§ **Your assignment**:
The line containing "Document page, 1241x1754 pixels." marks the end; copy exactly all lines from the start of the material up to and including it.
[Records to use — start]
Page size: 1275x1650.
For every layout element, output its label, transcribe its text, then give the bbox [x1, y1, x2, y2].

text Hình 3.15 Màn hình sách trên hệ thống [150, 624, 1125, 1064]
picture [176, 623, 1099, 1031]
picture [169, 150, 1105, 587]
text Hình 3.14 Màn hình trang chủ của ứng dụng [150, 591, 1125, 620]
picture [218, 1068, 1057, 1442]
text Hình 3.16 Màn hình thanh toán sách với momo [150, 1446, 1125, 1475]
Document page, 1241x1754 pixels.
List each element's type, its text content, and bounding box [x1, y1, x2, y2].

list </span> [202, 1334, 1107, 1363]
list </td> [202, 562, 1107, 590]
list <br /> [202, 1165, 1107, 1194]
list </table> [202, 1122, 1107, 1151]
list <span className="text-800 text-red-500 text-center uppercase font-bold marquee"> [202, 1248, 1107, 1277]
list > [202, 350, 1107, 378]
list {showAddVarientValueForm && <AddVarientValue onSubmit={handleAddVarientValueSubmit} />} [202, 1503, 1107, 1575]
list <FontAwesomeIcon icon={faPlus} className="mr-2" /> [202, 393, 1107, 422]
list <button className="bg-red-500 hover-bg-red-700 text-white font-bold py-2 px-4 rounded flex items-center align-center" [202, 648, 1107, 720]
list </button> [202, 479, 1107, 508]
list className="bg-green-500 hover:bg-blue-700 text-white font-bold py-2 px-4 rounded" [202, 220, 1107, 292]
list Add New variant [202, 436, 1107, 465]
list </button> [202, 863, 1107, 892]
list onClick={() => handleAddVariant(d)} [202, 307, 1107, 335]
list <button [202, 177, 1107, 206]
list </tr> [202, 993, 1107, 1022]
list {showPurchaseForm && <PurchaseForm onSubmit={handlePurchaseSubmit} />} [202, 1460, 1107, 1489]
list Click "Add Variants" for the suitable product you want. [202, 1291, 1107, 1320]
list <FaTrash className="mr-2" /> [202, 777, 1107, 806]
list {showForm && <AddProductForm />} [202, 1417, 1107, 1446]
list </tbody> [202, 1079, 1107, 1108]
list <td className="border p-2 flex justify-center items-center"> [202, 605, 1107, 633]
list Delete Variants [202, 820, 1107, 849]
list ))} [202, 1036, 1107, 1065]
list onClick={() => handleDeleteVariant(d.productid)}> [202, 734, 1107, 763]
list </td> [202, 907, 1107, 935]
[Records to use — finish]
§ **Solution**:
Page size: 1275x1650.
For every layout element, output its label, transcribe its text, then give the bbox [x1, y1, x2, y2].

text Hình 3.15 Màn hình sách trên hệ thống [150, 624, 1125, 1064]
picture [176, 623, 1099, 1031]
picture [169, 150, 1105, 587]
text Hình 3.14 Màn hình trang chủ của ứng dụng [150, 591, 1125, 620]
picture [218, 1068, 1057, 1442]
text Hình 3.16 Màn hình thanh toán sách với momo [150, 1446, 1125, 1475]
Document page, 1241x1754 pixels.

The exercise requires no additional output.